La iconografía de Santiago el Mayor varió de modo sustancial a lo largo de los siglos, a tenor de los hechos sucesivamente asociados al mayor de los hijos de Zebedeo. Las representaciones más antiguas se inclinaron por su papel original, el de apóstol de Cristo, y como tal aparece, cubierto por larga túnica y Evangelio en mano, en las magníficas labras de Saint-Sernin de Toulouse (Francia) y del Pórtico de la Gloria de la catedral compostelana (siglo XII).

A partir del siglo XII, tallistas y pintores optaron por identificar al apóstol con los propios peregrinos, y a modo de talismán lo ataviaron con los distintivos más usuales del penitente: sombrero de ala ancha con veneras (conchas) incrustadas, zurrón, calabaza y bordón (bastón). Así se le ve en la catedral vieja de Salamanca (siglo XII), en el retablo de la catedral de Solsona (siglo XIII) y en pinturas originales de Andrea Sansovino (siglos XV-XVI), Guido Reni (siglo XVI-XVII) y Rembrandt (siglo XVII).

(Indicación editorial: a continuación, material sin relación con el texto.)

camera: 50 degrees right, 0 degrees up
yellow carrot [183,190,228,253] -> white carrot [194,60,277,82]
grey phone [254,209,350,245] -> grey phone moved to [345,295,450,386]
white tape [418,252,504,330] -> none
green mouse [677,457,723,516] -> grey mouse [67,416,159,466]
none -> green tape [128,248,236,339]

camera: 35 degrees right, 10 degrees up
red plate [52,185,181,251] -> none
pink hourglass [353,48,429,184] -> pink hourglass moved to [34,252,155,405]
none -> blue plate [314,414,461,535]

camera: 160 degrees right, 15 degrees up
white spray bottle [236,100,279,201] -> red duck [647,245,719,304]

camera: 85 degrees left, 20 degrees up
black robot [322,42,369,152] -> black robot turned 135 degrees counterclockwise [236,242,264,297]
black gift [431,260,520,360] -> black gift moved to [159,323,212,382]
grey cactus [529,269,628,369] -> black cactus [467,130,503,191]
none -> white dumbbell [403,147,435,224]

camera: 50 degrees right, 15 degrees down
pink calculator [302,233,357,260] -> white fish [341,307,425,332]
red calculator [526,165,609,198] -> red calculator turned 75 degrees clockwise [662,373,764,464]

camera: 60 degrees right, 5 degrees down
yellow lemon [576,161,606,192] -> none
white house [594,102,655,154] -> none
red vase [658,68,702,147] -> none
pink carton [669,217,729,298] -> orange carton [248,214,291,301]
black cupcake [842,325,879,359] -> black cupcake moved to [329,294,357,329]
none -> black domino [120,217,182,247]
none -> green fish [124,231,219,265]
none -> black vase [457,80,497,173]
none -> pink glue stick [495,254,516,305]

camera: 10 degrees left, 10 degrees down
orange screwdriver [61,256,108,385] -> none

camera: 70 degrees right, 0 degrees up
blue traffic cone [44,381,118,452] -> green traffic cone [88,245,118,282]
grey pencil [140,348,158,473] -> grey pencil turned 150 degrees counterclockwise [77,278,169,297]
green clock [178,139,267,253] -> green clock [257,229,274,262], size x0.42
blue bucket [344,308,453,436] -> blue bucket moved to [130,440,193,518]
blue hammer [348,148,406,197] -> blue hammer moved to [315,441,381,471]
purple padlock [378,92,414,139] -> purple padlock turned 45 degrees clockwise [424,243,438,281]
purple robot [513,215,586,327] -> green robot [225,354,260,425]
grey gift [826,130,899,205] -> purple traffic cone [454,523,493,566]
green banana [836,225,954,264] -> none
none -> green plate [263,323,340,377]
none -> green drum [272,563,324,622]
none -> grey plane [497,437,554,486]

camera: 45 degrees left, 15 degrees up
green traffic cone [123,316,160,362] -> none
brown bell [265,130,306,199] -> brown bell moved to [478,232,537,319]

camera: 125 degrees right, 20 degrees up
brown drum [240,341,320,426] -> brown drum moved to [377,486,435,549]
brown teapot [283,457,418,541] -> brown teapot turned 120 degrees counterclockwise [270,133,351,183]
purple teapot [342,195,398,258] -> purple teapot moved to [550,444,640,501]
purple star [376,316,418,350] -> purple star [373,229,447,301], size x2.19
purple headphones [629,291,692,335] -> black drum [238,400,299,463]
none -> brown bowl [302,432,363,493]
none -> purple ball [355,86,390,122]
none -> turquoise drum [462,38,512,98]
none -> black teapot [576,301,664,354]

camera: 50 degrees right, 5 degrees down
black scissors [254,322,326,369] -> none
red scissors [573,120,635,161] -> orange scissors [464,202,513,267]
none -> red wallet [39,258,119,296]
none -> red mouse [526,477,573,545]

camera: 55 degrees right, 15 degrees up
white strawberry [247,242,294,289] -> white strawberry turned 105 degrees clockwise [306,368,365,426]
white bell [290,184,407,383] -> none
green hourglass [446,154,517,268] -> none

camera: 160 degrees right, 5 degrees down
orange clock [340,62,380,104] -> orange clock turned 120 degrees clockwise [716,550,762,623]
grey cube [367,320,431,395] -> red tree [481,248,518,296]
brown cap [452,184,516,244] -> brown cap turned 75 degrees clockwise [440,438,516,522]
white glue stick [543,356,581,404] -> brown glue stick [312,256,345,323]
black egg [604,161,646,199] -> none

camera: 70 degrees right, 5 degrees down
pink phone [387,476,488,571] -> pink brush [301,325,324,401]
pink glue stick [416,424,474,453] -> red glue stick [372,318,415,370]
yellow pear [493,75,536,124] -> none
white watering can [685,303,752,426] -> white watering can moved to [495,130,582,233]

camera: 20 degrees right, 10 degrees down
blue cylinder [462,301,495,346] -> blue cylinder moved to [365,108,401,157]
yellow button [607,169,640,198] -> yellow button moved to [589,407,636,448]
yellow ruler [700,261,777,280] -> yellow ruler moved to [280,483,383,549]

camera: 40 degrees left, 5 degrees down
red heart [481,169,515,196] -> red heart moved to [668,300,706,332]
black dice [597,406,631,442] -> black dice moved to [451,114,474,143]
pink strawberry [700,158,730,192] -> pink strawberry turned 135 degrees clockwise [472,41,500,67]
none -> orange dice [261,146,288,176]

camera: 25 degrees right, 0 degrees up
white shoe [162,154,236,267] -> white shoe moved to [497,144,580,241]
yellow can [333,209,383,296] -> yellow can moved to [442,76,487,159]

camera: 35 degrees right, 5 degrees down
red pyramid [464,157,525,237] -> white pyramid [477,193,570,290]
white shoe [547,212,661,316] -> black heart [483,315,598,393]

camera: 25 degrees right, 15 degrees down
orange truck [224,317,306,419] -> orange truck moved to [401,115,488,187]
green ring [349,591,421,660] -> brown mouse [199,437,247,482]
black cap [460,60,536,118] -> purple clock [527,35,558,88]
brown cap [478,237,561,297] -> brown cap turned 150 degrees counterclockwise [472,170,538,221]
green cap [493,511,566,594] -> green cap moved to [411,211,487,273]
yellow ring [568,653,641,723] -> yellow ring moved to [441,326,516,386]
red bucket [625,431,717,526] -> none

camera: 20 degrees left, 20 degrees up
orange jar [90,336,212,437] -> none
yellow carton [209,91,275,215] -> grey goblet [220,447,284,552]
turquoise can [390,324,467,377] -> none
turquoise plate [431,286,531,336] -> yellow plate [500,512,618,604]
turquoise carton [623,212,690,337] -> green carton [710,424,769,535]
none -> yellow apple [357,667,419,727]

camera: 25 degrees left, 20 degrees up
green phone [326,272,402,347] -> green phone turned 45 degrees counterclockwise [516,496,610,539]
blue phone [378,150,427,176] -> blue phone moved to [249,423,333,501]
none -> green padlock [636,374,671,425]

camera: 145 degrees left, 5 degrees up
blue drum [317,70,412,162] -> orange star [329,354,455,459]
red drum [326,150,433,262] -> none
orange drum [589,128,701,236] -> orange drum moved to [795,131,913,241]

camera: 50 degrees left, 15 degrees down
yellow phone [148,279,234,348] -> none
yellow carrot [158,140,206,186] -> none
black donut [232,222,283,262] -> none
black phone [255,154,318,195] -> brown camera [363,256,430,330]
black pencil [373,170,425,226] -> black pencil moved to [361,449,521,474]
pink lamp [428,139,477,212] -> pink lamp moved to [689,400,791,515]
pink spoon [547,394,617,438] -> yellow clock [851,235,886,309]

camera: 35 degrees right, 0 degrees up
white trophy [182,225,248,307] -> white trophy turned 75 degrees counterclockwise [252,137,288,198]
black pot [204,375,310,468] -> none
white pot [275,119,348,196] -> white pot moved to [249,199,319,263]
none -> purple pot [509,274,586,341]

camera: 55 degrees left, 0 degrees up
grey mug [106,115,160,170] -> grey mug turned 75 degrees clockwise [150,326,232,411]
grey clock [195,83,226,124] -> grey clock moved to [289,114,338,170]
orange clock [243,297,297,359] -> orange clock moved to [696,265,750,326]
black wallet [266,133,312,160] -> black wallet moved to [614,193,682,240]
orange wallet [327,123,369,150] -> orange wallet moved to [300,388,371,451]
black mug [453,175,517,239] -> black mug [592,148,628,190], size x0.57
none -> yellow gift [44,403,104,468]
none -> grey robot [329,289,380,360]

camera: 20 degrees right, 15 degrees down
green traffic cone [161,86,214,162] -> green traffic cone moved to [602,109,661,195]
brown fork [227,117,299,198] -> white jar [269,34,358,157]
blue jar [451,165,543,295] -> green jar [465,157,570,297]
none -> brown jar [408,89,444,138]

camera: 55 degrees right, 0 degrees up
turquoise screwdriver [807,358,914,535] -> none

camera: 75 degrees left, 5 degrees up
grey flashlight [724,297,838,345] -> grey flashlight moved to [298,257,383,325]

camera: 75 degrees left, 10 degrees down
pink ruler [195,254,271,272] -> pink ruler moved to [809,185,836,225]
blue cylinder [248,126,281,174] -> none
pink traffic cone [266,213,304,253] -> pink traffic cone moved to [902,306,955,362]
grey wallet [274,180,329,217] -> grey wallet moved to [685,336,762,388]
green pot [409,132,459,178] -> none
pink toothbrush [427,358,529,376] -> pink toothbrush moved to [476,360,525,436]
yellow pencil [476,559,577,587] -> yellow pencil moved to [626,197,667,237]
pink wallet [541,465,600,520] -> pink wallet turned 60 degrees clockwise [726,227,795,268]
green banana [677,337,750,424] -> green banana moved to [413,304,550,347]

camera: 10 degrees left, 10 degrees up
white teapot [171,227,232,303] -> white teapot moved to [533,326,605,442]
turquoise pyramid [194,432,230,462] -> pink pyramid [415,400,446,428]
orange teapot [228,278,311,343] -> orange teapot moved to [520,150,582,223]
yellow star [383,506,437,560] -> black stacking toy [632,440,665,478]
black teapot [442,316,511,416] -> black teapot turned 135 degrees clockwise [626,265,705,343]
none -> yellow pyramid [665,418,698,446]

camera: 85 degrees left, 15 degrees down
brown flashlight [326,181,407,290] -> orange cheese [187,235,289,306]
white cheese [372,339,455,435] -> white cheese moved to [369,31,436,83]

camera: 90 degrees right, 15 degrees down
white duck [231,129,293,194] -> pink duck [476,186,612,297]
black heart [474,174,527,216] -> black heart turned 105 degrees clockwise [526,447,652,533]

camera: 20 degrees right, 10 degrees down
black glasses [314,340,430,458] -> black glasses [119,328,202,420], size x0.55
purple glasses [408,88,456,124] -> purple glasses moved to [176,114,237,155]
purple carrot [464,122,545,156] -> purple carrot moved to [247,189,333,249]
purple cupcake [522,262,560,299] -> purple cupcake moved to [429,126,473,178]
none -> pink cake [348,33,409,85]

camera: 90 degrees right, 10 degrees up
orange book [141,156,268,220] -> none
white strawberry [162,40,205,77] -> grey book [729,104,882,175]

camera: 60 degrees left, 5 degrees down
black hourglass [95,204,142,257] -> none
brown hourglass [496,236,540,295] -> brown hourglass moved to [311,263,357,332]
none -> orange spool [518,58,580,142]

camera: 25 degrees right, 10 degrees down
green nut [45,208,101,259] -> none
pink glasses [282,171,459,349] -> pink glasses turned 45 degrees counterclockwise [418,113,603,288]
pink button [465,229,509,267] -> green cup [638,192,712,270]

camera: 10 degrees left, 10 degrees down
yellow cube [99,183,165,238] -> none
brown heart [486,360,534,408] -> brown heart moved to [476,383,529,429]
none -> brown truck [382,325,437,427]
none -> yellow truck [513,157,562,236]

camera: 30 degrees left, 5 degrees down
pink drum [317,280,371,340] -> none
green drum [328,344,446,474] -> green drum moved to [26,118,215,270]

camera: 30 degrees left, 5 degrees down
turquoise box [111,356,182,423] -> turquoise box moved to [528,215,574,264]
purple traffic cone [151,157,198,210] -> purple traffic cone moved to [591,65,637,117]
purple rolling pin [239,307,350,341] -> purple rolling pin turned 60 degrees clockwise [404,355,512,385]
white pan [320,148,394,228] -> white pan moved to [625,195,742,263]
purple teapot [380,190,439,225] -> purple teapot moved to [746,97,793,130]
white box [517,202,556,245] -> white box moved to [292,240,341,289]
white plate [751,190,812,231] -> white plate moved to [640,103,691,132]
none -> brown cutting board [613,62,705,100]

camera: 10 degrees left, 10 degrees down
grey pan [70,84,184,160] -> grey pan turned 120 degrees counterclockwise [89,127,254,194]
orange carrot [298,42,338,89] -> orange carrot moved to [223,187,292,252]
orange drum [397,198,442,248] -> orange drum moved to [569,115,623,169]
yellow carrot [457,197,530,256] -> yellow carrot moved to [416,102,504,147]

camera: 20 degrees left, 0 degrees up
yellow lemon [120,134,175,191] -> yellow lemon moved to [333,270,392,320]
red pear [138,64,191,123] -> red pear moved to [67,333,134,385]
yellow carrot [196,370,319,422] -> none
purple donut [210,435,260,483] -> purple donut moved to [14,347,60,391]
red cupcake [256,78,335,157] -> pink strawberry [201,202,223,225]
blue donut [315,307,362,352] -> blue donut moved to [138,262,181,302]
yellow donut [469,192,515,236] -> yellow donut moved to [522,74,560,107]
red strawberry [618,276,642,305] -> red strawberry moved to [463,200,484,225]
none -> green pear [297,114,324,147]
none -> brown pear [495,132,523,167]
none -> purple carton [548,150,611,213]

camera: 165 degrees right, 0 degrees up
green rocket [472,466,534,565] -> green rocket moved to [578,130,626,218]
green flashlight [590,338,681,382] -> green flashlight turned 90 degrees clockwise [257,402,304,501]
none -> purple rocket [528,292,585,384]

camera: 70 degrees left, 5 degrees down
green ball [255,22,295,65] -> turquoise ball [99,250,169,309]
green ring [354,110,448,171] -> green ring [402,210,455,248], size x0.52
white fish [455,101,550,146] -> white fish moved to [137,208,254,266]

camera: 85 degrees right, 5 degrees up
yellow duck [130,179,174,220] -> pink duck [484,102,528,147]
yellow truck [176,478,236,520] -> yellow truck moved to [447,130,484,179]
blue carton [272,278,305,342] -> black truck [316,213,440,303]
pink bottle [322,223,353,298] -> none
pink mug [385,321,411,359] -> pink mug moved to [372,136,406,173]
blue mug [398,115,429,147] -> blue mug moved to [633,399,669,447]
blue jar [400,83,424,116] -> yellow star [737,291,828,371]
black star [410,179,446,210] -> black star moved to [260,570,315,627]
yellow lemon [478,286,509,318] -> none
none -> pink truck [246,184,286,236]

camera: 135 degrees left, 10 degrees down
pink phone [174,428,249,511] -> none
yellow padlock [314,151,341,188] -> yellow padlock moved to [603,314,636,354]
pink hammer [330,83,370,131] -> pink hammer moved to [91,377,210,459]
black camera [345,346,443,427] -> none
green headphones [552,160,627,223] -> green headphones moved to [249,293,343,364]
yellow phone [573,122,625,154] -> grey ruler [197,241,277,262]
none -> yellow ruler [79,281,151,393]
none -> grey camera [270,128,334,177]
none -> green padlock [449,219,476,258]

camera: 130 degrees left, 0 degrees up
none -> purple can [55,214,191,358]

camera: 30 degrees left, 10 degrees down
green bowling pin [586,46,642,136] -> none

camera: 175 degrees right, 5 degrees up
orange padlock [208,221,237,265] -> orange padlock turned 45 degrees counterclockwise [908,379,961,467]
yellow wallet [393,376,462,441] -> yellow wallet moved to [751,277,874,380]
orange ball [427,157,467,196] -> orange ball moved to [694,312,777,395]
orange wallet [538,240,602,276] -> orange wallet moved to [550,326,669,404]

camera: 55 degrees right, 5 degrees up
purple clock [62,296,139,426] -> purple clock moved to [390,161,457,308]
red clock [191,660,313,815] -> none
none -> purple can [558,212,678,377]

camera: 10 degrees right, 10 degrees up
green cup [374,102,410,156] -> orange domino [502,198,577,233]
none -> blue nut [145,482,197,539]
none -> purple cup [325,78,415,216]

La tercera versión iconográfica del Hijo del Trueno es la de Santiago Matamoros, ligada a los esfuerzos militares de la Reconquista, realizados al grito de «Santiago y cierra España». Santiago aparece como caballero cristiano que acomete a los moros en obras de la Alta Edad Media como las custodiadas en la iglesia de Santiago de Betanzos (A Coruña, siglo XV) y la capilla de Santiago de la catedral de Toledo (siglo XIV), y en lienzos de Francisco Ribalta (siglos XVI-XVII), Lucas Jordán (siglo XVII), Giambattista Tiépolo (siglo XVIII) y, mucho más recientemente, Salvador Dalí (1904-1989).